● **Work task**: Every record that follows must be duplicated exactly, with images left out.

★ ★ ★ ★ ★

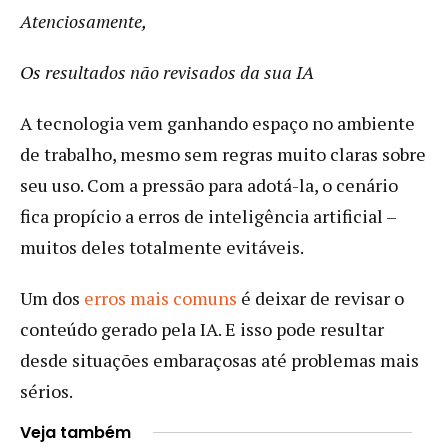
Atenciosamente,
Os resultados não revisados da sua IA
A tecnologia vem ganhando espaço no ambiente
de trabalho, mesmo sem regras muito claras sobre
seu uso. Com a pressão para adotá-la, o cenário
fica propício a erros de inteligência artificial –
muitos deles totalmente evitáveis.
Um dos
erros mais comuns
é deixar de revisar o
conteúdo gerado pela IA. E isso pode resultar
desde situações embaraçosas até problemas mais
sérios.
Veja também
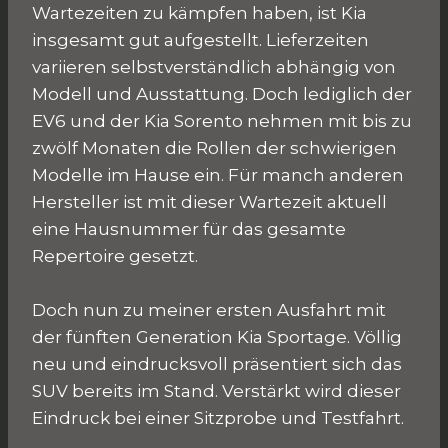
Wartezeiten zu kämpfen haben, ist Kia
insgesamt gut aufgestellt. Lieferzeiten
variieren selbstverständlich abhängig von
Modell und Ausstattung. Doch lediglich der
EV6 und der Kia Sorento nehmen mit bis zu
zwölf Monaten die Rollen der schwierigen
Modelle im Hause ein. Für manch anderen
Hersteller ist mit dieser Wartezeit aktuell
eine Hausnummer für das gesamte
Repertoire gesetzt.
Doch nun zu meiner ersten Ausfahrt mit
der fünften Generation Kia Sportage. Völlig
neu und eindrucksvoll präsentiert sich das
SUV bereits im Stand. Verstärkt wird dieser
Eindruck bei einer Sitzprobe und Testfahrt.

★ ★ ★ ★ ★

● **Response to this exercise**:
Atenciosamente,
Os resultados não revisados da sua IA
A tecnologia vem ganhando espaço no ambiente
de trabalho, mesmo sem regras muito claras sobre
seu uso. Com a pressão para adotá-la, o cenário
fica propício a erros de inteligência artificial –
muitos deles totalmente evitáveis.
Um dos
erros mais comuns
é deixar de revisar o
conteúdo gerado pela IA. E isso pode resultar
desde situações embaraçosas até problemas mais
sérios.
Veja também
Wartezeiten zu kämpfen haben, ist Kia
insgesamt gut aufgestellt. Lieferzeiten
variieren selbstverständlich abhängig von
Modell und Ausstattung. Doch lediglich der
EV6 und der Kia Sorento nehmen mit bis zu
zwölf Monaten die Rollen der schwierigen
Modelle im Hause ein. Für manch anderen
Hersteller ist mit dieser Wartezeit aktuell
eine Hausnummer für das gesamte
Repertoire gesetzt.
Doch nun zu meiner ersten Ausfahrt mit
der fünften Generation Kia Sportage. Völlig
neu und eindrucksvoll präsentiert sich das
SUV bereits im Stand. Verstärkt wird dieser
Eindruck bei einer Sitzprobe und Testfahrt.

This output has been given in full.